Well, if you look at some base $b$ and numbers that can be written in $n$ digits in that base, the number of such numbers is $b^n-b^{n-1}=(b-1)\,b^{n-1}$. Out of these, the number of palindromes is $$ (b-1)\,b^{\frac n2-1}\text{ if $n$ is even, and}\quad (b-1)\,b^{\frac{n+1}2-1}\text{ if $n$ is odd}. $$ (I am assuming you are interested in number that do not start with a "$0$"). This suggests densities relative to base $b$ of $$ \frac{(b-1)\,b^{\frac n2-1}}{(b-1)\,b^{n-1}}=\frac{1}{b^{\frac n2}} \text{ if $n$ is even, and}\quad \frac{(b-1)\,b^{\frac{n+1}2-1}}{(b-1)\,b^{n-1}}=\frac{1}{b^{\frac{n-1}2}} \text{ if $n$ is odd} $$ or: $$ \frac1{b^{\lfloor\frac n2\rfloor}}. $$

Of interest is the fact that these densities $\to0$.

Of course if you want to add up densities for several bases, you then have to worry about palindromes in several bases simultaneously, but the above expressions give you a good starting point / order of magnitude.

Answer 2

The density of numbers that aren't palindrome for some $b\in\{2,3,\cdots,n-2\}$ is smaller then the density of prime numbers which is $0$.That's because every such number must be a prime.
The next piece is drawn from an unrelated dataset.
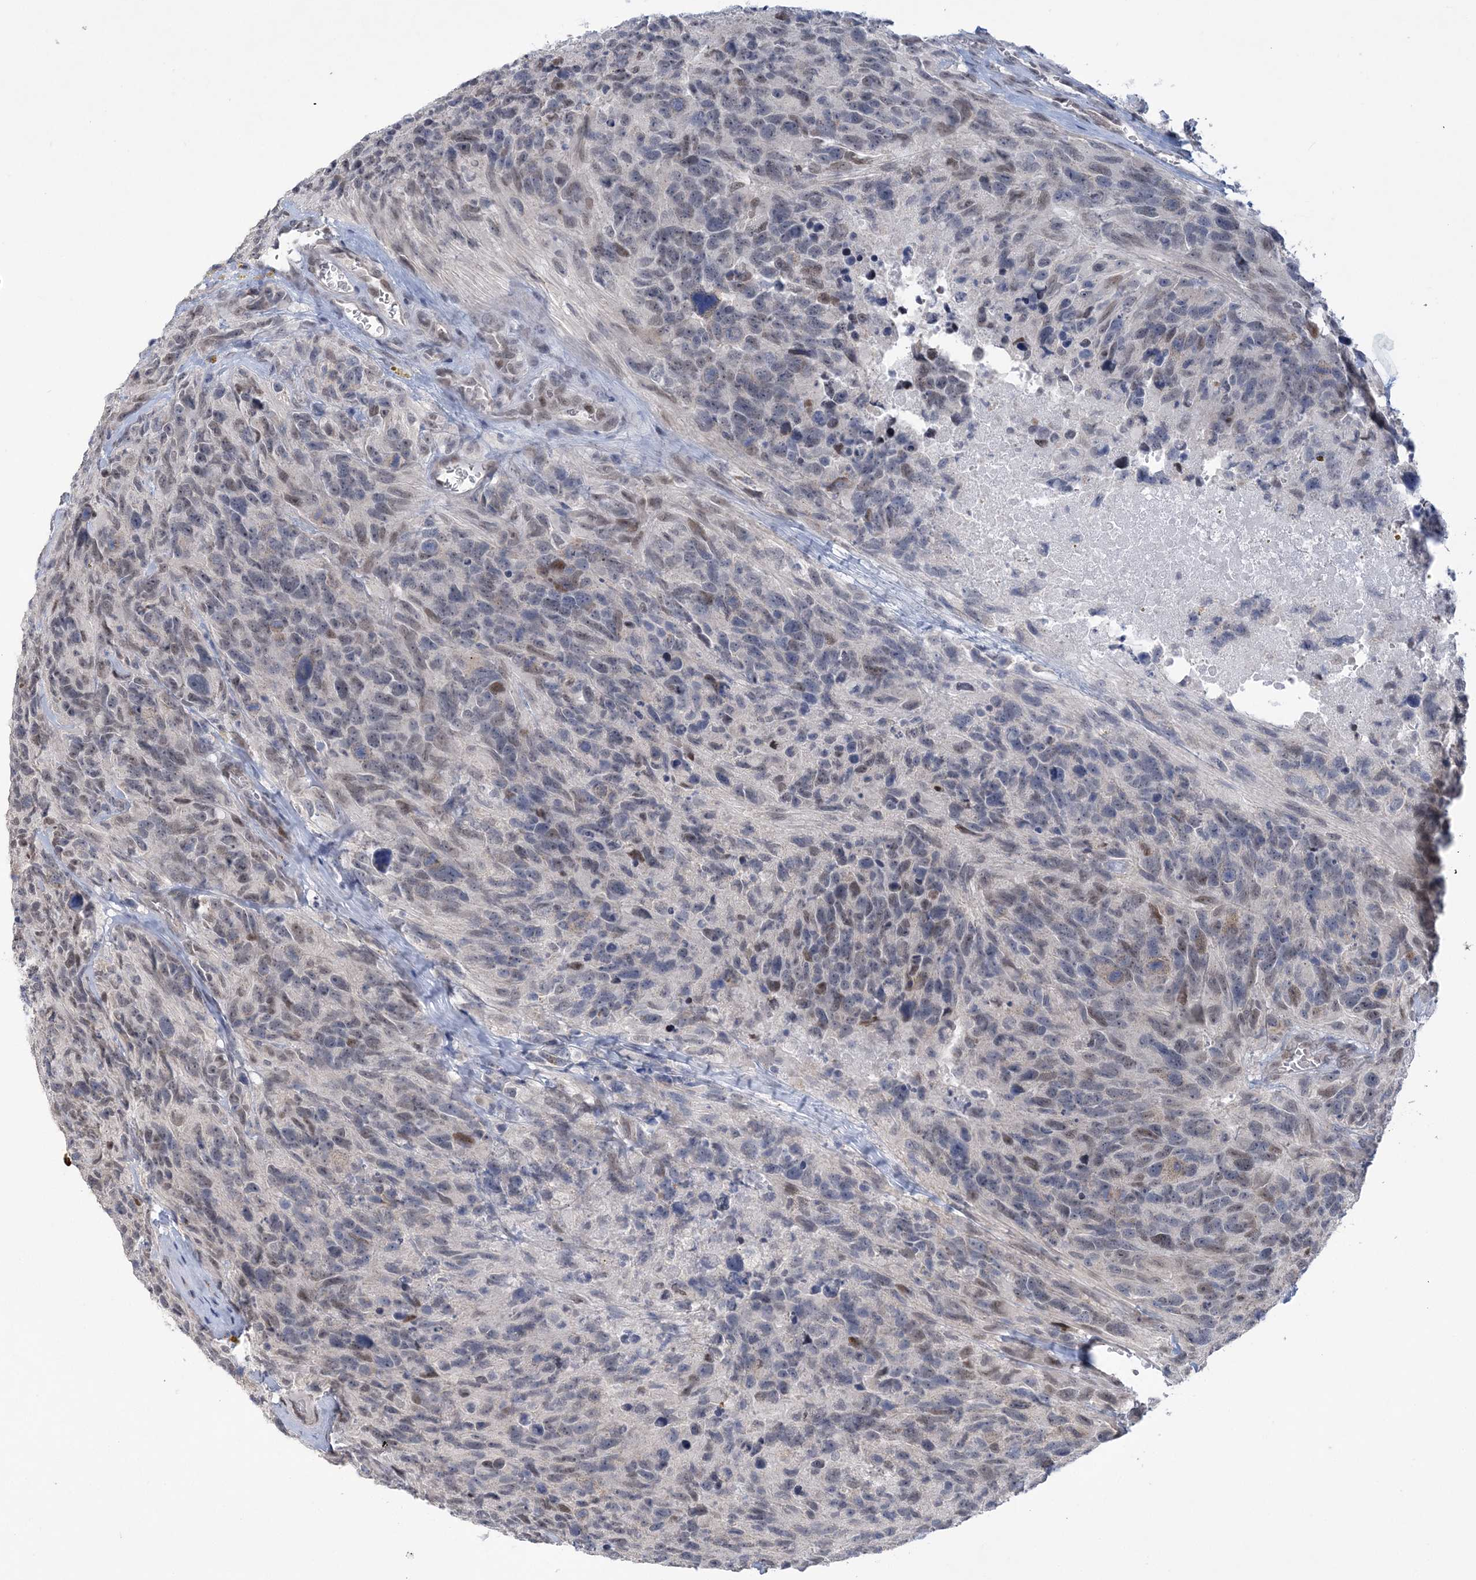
{"staining": {"intensity": "negative", "quantity": "none", "location": "none"}, "tissue": "glioma", "cell_type": "Tumor cells", "image_type": "cancer", "snomed": [{"axis": "morphology", "description": "Glioma, malignant, High grade"}, {"axis": "topography", "description": "Brain"}], "caption": "This is a image of immunohistochemistry staining of glioma, which shows no expression in tumor cells.", "gene": "WAC", "patient": {"sex": "male", "age": 69}}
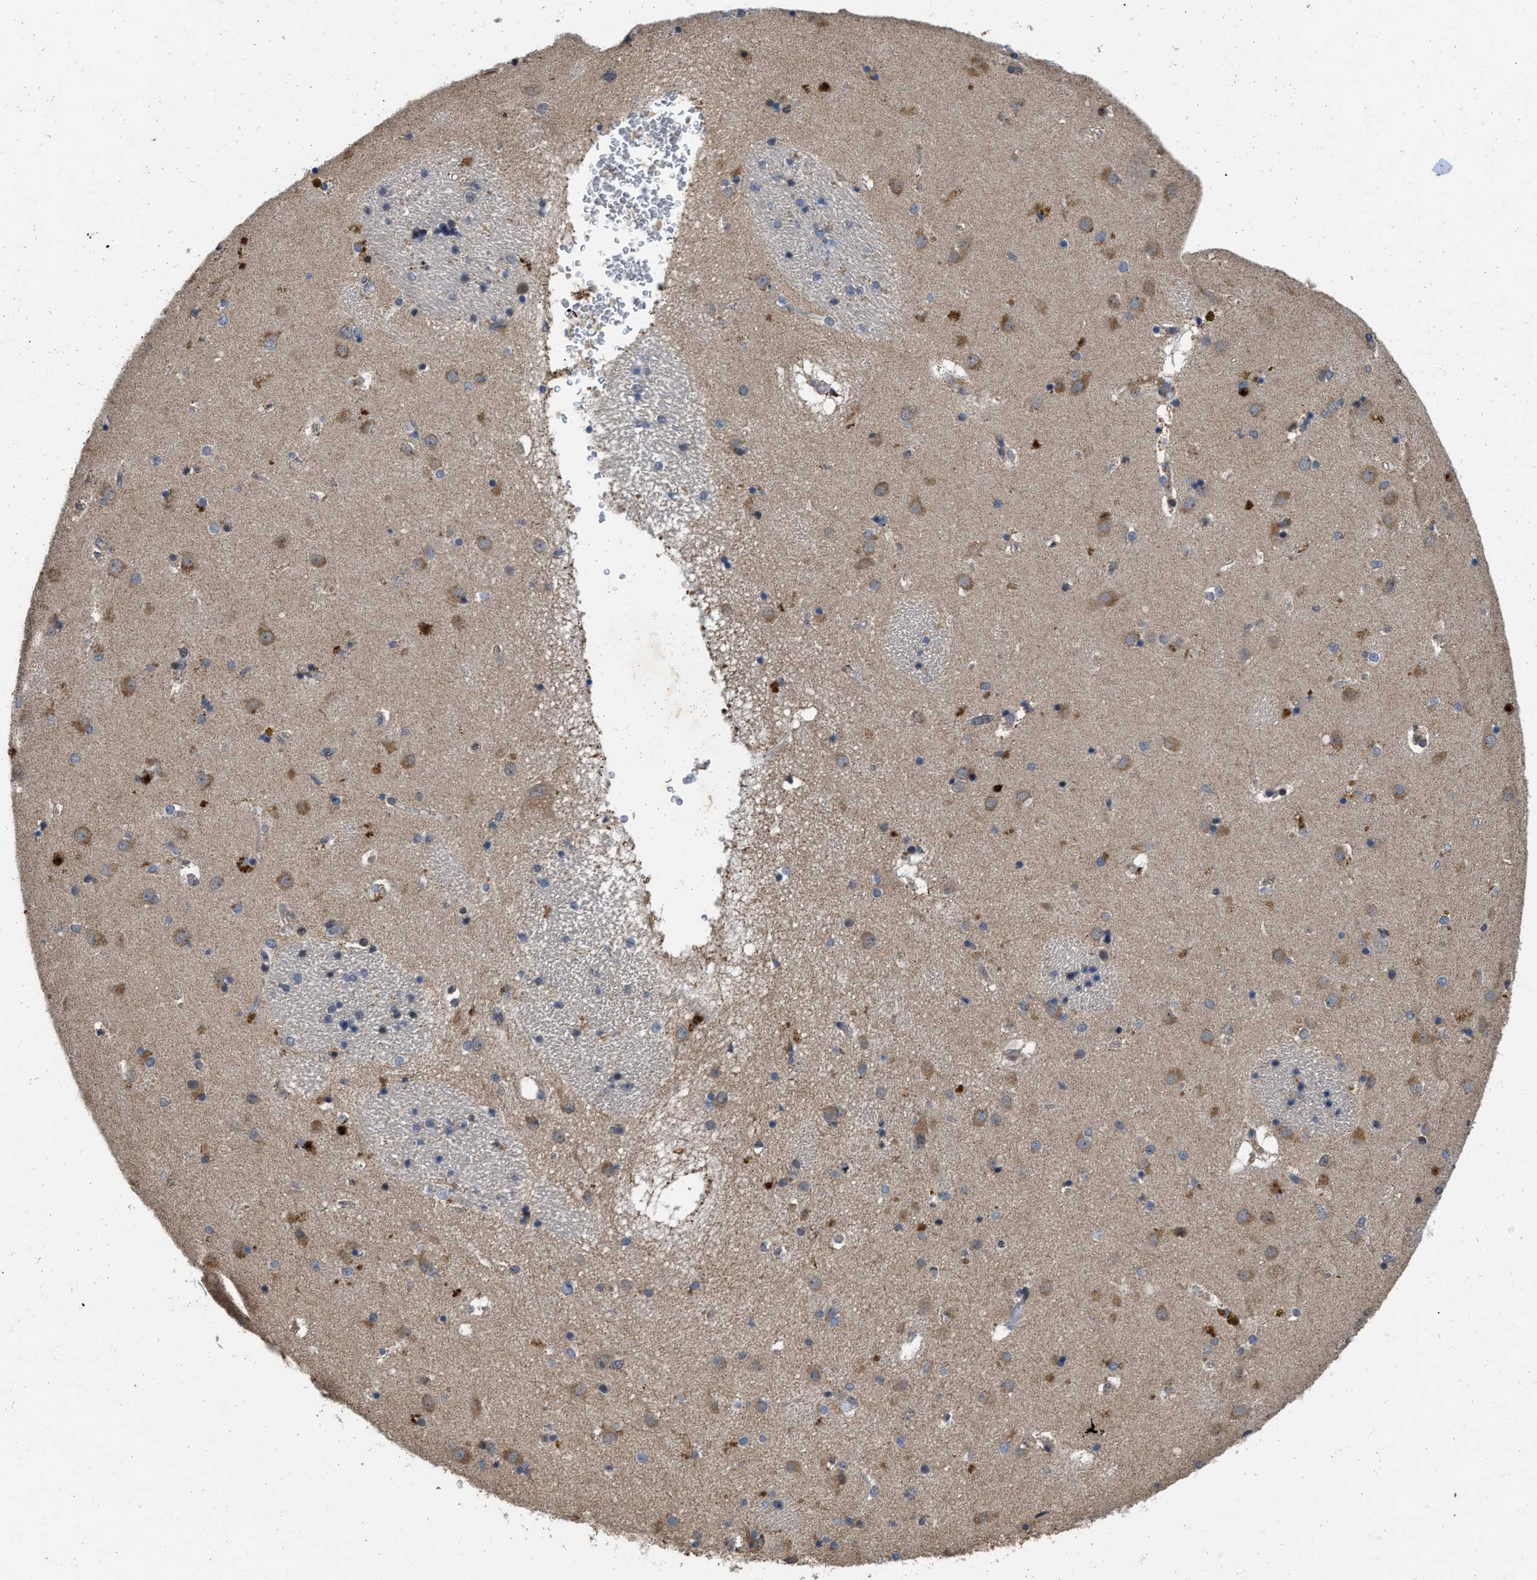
{"staining": {"intensity": "moderate", "quantity": "<25%", "location": "cytoplasmic/membranous"}, "tissue": "caudate", "cell_type": "Glial cells", "image_type": "normal", "snomed": [{"axis": "morphology", "description": "Normal tissue, NOS"}, {"axis": "topography", "description": "Lateral ventricle wall"}], "caption": "The image reveals staining of normal caudate, revealing moderate cytoplasmic/membranous protein expression (brown color) within glial cells.", "gene": "PRDM14", "patient": {"sex": "male", "age": 70}}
For the first by the formula A.G. provided if you sum the probabilities for $2,3,4,5,6,7,8,9,10$ you'll still get $0$ and that's if you overcount the palindromes that are also in other bases.

Answer 3

[I am just connecting the dots from the two answers I got to my two questions. Merits for the answer to the first question to @A.G., and for the second one to @kingW3.]

Case $b\in\{2,\ldots,10\}$: The answer is that the natural density is $0$; that is, imprecisely, that the probability of randomly picking a natural number which is a palindrome in at least one base $b\in\{2,\ldots,10\}$ is $0$.

Let's fix $b$. For $N\in\mathbb{N}$ let $j=j(N)\in\mathbb{N}$ be given by $b^j\leq N<b^{j+1}$. We have that \begin{align} \frac{\#\{\text{palindromes}_b\leq N\}}{N}\leq&\,\frac{\#\{\text{palindromes}_b\leq b^{j+1}\}}{b^j}\\ \leq&\,\frac{j\cdot\#\{\text{palindromes}_{b}\text{ with $j$ digits\}}}{b^j}\\ \leq&\,\frac{jb^{j/2}}{b^j},\\ \end{align} where the last inequality follows from A.G.'s answer, and the previous one from the fact that there are more palindromes in base $b$ in $\{b^{j},b^j+1,\ldots,b^{j+1}-1\}$ than in $\{b^k,b^k,\ldots,b^{k+1}-1\}$ if $k<j$. Letting $N\to\infty$ in the estimates above yields that the natural density of the palindromes in base $b$ is $0$, which implies the claim since the number of palindromes in base $\in\{2,\ldots,10\}$ is smaller than the sum of the palindromes in base $b$ over $b=2,\ldots,10$.

Case $b\in\{2,\ldots,n-2\}$: From kingW3's comments, the numbers $n$ which are non-palindromic in any base $b\in\{2,\ldots,n+2\}$ are called strictly non-palindromic. These numbers are all primes except for $0,1,4$ and $6$, which, since the natural density of the prime numbers is $0$, tells us that the natural density of the numbers $n$ which are palindromes in at least one base $b\in\{2,\ldots,n-2\}$ is $1$.